» Task requirements: This exercise asks for an exact copy of the lines from the one containing "फ्लोरिडा के करीब" through the final line of the material, with pictures omitted.

(Supplied records Opens)

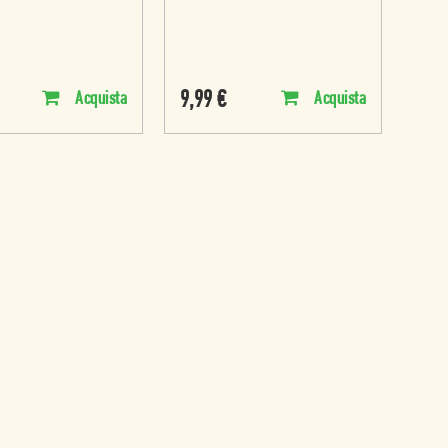
9,99
€
Acquista
Acquista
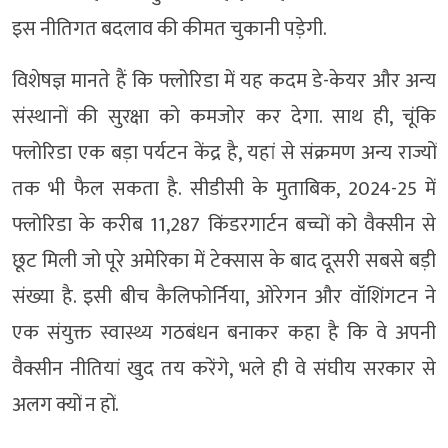
इस नीतिगत बदलाव की कीमत चुकानी पड़ेगी.
विशेषज्ञ मानते हैं कि फ्लोरिडा में यह कदम डे-केयर और अन्य
संस्थानों की सुरक्षा को कमजोर कर देगा. साथ ही, चूंकि
फ्लोरिडा एक बड़ा पर्यटन केंद्र है, यहां से संक्रमण अन्य राज्यों
तक भी फैल सकता है. सीडीसी के मुताबिक, 2024-25 में
फ्लोरिडा के करीब 11,287 किंडरगार्टन बच्चों को वैक्सीन से
छूट मिली जो पूरे अमेरिका में टेक्सास के बाद दूसरी सबसे बड़ी
संख्या है. इसी बीच कैलिफोर्निया, ओरेगन और वॉशिंगटन ने
एक संयुक्त स्वास्थ्य गठबंधन बनाकर कहा है कि वे अपनी
वैक्सीन नीतियां खुद तय करेंगे, भले ही वे संघीय सरकार से
अलग क्यों न हों.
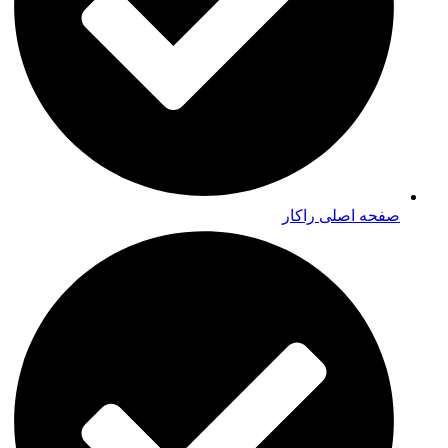
صفحه اصلی راکار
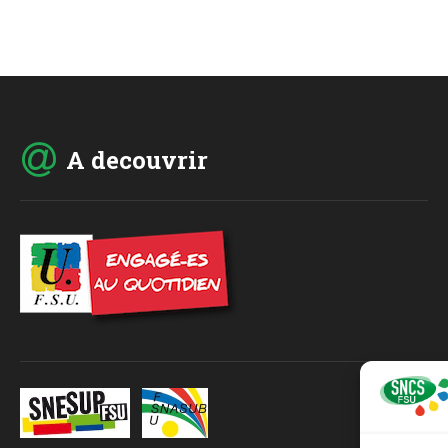
A decouvrir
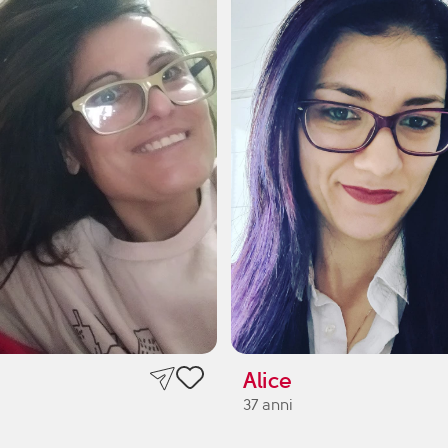
Alice
37 anni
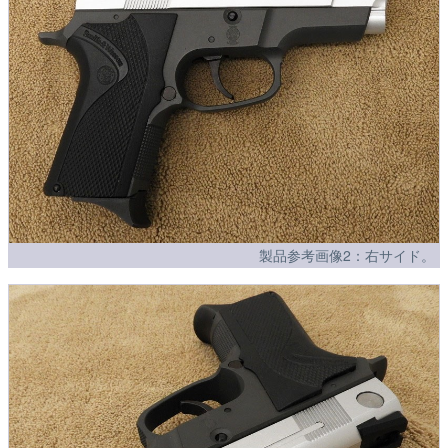
製品参考画像2：右サイド。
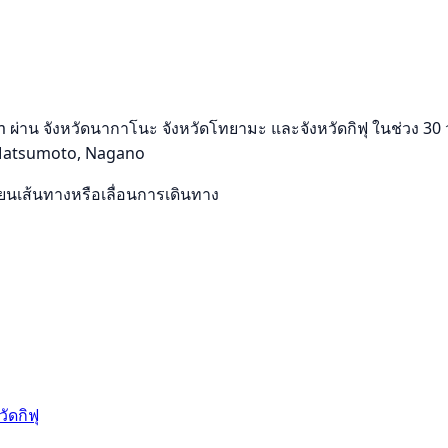
ผ่าน จังหวัดนากาโนะ จังหวัดโทยามะ และจังหวัดกิฟุ ในช่วง 30 วั
กล้ Matsumoto, Nagano
ลี่ยนเส้นทางหรือเลื่อนการเดินทาง
วัดกิฟุ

(Supplied records Closes)

» Task answer:
फ्लोरिडा के करीब 11,287 किंडरगार्टन बच्चों को वैक्सीन से
छूट मिली जो पूरे अमेरिका में टेक्सास के बाद दूसरी सबसे बड़ी
संख्या है. इसी बीच कैलिफोर्निया, ओरेगन और वॉशिंगटन ने
एक संयुक्त स्वास्थ्य गठबंधन बनाकर कहा है कि वे अपनी
वैक्सीन नीतियां खुद तय करेंगे, भले ही वे संघीय सरकार से
अलग क्यों न हों.
صفحه اصلی راکار
A decouvrir
Alice
37 anni
製品参考画像2：右サイド。
ผ่าน จังหวัดนากาโนะ จังหวัดโทยามะ และจังหวัดกิฟุ ในช่วง 30 วั
กล้ Matsumoto, Nagano
ลี่ยนเส้นทางหรือเลื่อนการเดินทาง
วัดกิฟุ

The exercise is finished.